## REQUIRED WORK
Could you repeat, word for word, only the lines from the one containing "The Autism Program Transition Clinic |" through the final line of the records below?

## RECORDS TO USE
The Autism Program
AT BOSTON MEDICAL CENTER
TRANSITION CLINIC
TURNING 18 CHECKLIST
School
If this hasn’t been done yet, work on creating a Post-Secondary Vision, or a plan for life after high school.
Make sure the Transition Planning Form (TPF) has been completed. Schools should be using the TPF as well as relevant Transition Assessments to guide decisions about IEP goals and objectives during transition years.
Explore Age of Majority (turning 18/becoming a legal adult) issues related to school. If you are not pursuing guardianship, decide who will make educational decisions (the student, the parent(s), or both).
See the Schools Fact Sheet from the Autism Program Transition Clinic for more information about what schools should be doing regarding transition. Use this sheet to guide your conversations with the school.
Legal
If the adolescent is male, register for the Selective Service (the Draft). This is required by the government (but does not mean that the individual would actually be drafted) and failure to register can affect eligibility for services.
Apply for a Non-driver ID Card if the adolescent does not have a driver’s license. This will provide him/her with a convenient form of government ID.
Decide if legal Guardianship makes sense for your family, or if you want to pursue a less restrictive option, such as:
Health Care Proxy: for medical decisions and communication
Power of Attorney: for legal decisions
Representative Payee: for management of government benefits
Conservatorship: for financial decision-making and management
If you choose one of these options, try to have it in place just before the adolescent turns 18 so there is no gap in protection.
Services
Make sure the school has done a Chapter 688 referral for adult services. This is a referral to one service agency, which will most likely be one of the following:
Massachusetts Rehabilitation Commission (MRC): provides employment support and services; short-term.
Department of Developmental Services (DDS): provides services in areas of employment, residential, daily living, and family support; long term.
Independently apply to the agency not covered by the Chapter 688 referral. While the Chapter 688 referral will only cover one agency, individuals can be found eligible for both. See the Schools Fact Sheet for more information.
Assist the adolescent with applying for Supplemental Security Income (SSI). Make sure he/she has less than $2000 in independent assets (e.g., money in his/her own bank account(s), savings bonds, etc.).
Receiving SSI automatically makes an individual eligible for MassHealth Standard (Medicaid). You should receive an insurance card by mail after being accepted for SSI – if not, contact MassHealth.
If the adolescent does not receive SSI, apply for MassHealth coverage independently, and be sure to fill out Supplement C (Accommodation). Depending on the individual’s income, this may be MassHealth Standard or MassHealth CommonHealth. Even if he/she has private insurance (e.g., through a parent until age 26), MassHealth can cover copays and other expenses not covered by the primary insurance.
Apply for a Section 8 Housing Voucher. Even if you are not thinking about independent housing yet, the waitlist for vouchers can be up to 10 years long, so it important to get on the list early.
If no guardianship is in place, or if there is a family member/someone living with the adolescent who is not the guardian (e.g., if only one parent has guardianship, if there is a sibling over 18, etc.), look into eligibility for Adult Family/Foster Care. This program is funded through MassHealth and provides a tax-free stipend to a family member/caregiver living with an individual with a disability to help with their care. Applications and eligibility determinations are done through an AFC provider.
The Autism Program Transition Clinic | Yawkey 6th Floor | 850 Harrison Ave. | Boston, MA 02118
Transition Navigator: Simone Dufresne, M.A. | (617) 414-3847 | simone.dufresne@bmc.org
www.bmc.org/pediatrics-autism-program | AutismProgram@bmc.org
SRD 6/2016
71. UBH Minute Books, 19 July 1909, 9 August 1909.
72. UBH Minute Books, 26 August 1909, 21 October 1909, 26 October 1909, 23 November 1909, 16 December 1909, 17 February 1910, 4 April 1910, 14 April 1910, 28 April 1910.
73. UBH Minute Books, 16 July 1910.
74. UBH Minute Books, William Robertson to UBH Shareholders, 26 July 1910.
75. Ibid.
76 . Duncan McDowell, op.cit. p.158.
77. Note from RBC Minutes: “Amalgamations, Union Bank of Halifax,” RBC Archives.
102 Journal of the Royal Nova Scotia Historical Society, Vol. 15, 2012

## YOUR SOLUTION
The Autism Program Transition Clinic | Yawkey 6th Floor | 850 Harrison Ave. | Boston, MA 02118
Transition Navigator: Simone Dufresne, M.A. | (617) 414-3847 | simone.dufresne@bmc.org
www.bmc.org/pediatrics-autism-program | AutismProgram@bmc.org
SRD 6/2016
71. UBH Minute Books, 19 July 1909, 9 August 1909.
72. UBH Minute Books, 26 August 1909, 21 October 1909, 26 October 1909, 23 November 1909, 16 December 1909, 17 February 1910, 4 April 1910, 14 April 1910, 28 April 1910.
73. UBH Minute Books, 16 July 1910.
74. UBH Minute Books, William Robertson to UBH Shareholders, 26 July 1910.
75. Ibid.
76 . Duncan McDowell, op.cit. p.158.
77. Note from RBC Minutes: “Amalgamations, Union Bank of Halifax,” RBC Archives.
102 Journal of the Royal Nova Scotia Historical Society, Vol. 15, 2012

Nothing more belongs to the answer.